Required action: All that is wanted is a word-for-word copy of the data from its first line to the line containing "Digitizing payment processes", both included.

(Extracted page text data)

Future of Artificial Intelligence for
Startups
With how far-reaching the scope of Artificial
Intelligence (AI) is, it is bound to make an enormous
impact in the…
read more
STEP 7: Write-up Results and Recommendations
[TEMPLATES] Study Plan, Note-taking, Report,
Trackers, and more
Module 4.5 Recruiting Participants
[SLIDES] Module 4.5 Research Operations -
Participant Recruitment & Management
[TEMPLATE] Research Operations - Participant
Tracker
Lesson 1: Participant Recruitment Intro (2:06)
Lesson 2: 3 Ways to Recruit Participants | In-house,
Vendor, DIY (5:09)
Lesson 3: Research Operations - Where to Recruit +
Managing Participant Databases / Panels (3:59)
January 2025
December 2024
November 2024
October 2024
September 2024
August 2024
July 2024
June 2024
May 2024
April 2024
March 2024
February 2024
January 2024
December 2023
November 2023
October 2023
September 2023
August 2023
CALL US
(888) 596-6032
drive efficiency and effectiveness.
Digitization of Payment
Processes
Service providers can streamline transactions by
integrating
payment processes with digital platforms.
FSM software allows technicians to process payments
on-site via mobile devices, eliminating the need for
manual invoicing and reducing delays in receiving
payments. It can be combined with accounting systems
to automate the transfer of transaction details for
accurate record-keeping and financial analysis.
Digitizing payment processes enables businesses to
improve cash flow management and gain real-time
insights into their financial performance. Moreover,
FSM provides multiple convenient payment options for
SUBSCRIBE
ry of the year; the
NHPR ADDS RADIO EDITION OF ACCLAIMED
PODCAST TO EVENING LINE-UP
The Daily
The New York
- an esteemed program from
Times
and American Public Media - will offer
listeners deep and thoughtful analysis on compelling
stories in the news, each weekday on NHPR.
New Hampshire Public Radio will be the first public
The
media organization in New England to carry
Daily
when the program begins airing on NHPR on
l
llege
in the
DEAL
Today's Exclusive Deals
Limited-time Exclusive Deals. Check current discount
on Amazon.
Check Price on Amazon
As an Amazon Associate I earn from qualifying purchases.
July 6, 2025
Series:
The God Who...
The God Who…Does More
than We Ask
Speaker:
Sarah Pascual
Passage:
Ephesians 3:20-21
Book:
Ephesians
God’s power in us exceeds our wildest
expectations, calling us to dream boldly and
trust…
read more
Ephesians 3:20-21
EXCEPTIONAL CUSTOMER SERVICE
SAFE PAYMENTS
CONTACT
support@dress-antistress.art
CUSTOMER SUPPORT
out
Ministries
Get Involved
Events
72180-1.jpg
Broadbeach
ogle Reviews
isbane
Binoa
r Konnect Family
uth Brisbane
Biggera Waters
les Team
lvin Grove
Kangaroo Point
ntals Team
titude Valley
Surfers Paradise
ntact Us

Exercise result:
Future of Artificial Intelligence for
Startups
With how far-reaching the scope of Artificial
Intelligence (AI) is, it is bound to make an enormous
impact in the…
read more
STEP 7: Write-up Results and Recommendations
[TEMPLATES] Study Plan, Note-taking, Report,
Trackers, and more
Module 4.5 Recruiting Participants
[SLIDES] Module 4.5 Research Operations -
Participant Recruitment & Management
[TEMPLATE] Research Operations - Participant
Tracker
Lesson 1: Participant Recruitment Intro (2:06)
Lesson 2: 3 Ways to Recruit Participants | In-house,
Vendor, DIY (5:09)
Lesson 3: Research Operations - Where to Recruit +
Managing Participant Databases / Panels (3:59)
January 2025
December 2024
November 2024
October 2024
September 2024
August 2024
July 2024
June 2024
May 2024
April 2024
March 2024
February 2024
January 2024
December 2023
November 2023
October 2023
September 2023
August 2023
CALL US
(888) 596-6032
drive efficiency and effectiveness.
Digitization of Payment
Processes
Service providers can streamline transactions by
integrating
payment processes with digital platforms.
FSM software allows technicians to process payments
on-site via mobile devices, eliminating the need for
manual invoicing and reducing delays in receiving
payments. It can be combined with accounting systems
to automate the transfer of transaction details for
accurate record-keeping and financial analysis.
Digitizing payment processes enables businesses to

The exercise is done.